Materials and methods
Plants and reagents
The dry roots of Polygonum multiflorum Thunb. (PM) were purchased from Beijing Lüye Pharmaceutical Company, and voucher specimen is deposited in China Military Institute of Chinese Medicine. The PM was verified to have met the standards specified byChinese Pharmacopoeia. The trans-SG and cis-SG reference substances were provided by the National Institutes for Food and Drug Control and the Chengdu Chroma-Biotechnology Co., Ltd., respectively. LPS and sodium pentobarbital (Cat#P3761) were purchased from Sigma Chemical Company. LPS was derived from Escherichia coli, 055: B5 (Lot#113M4068V). Assays kits for the detection of plasma alanine aminotransferase (ALT) and aspartate aminotransferase (AST) were purchased from Jiancheng Biological Technology, Co., Ltd. (Nanjing, China). All other reagents and solvents were of the highest grade commercially available.
Study design
This study aimed to screen and identify the culprit responsible for Heshouwu-induced hepatotoxicity. The chemical fingerprints were comparably investigated between regular Heshouwu samples and the Heshouwu herbal liquor belonging to a DILI patient to preliminarily find suspect constituent with association to liver injury. Then, the constituent knock-out/knock-in strategy, which compared a target constituent with a whole-herb extract in a holistic manner, was used to track the major hepatotoxic compound in Heshouwu in a stepwise manner in the LPS-treated idiosyncratic rat model. The hepatotoxicity of cis-SG was further confirmed by evaluating the idiosyncratic hepatotoxicity of isolated cis-SG and trans-SG. The difference in hepatotoxicity between cis-SG and trans-SG was also studied by a metabolomics approach to elucidate the potential mechanism by which cis-SG induces liver injury.
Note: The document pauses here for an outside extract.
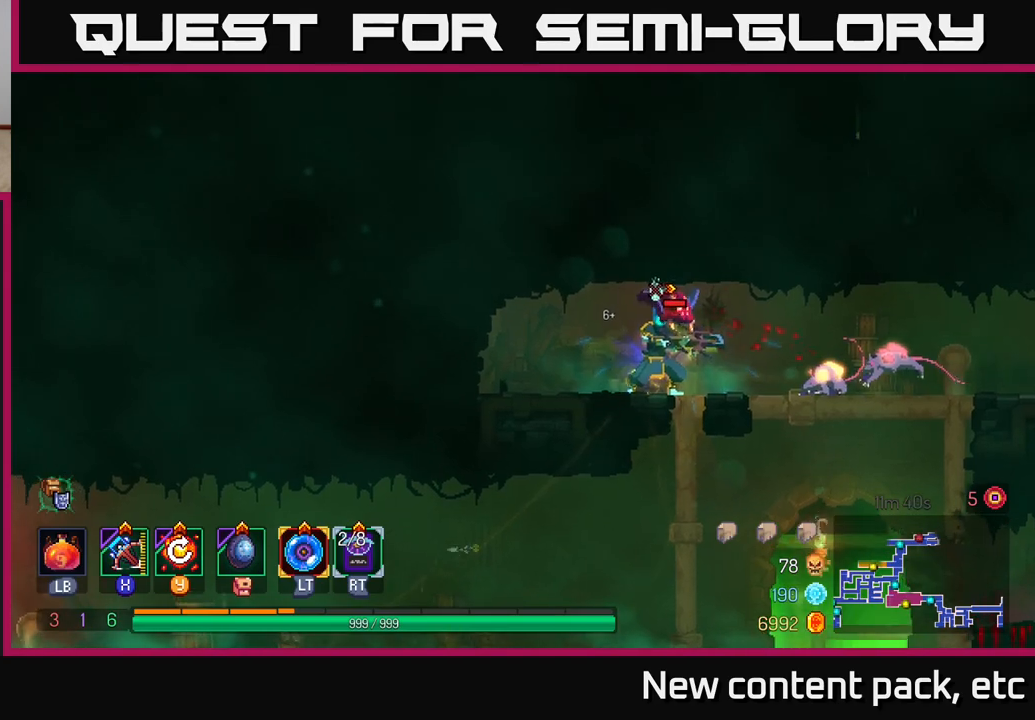
{"buttons": [], "left_stick": "right", "right_stick": "center", "events": [[300, "left_stick", "center"], [417, "left_stick", "right"]]}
Sample collection and preparation
The PM extracts were prepared through extraction eight times using 50% ethanol–water solution via the cold soaking method, which was repeated twice for 48 h each time. The extracted liquid was mixed, filtered, concentrated under reduced pressure, and dried under vacuum [
].
Trans-SG was weighed precisely, dissolved in methanol to a concentration of 5mg/ml, placed in a plane dish, and irradiated with UV light at 365 nm for 60 min (Fig. 1F–1I). After volatilizing methanol in the fume cupboard, the samples were sealed and preserved in light-proof bags [
].
Constituent “knock-out” and “knock-in”
For constituent “knock-out” (Fig. 2A), the crude extract was diluted with deionized water to a suitable concentration. The diluted extract was then extracted with an equal volume of chloroform five times and subjected to vacuum drying to obtain the chloroform extract (CH). The ethyl acetate extract (EA) was obtained by further extracting the remaining aqueous fraction with an equal volume of ethyl acetate nine times. The remaining ethyl acetate-extracted aqueous portion was evaporated to obtain the Heshouwu residue (RE).
For constituent “knock-in” (Fig. 2D), the negative extract was prepared by mixing the CH extract with the RE extract according to the ratio of the contents of the crude drugs. Then, the EA extract was added into the negative extract at a ratio of 0-, 0.25-, 0.5-, or 1-fold of the content of crude drugs in the EA extract (Fig. 2E).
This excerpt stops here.